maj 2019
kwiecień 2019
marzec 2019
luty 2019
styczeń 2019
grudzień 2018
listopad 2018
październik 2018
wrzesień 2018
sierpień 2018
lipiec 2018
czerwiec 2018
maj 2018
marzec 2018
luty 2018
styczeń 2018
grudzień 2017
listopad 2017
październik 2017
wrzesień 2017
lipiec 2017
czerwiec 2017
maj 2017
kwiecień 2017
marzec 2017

• • • • • • •

# BRIEF:
Write the listing out again in full, exactly as it stands above.

# PROBLEM SOLUTION:
maj 2019
kwiecień 2019
marzec 2019
luty 2019
styczeń 2019
grudzień 2018
listopad 2018
październik 2018
wrzesień 2018
sierpień 2018
lipiec 2018
czerwiec 2018
maj 2018
marzec 2018
luty 2018
styczeń 2018
grudzień 2017
listopad 2017
październik 2017
wrzesień 2017
lipiec 2017
czerwiec 2017
maj 2017
kwiecień 2017
marzec 2017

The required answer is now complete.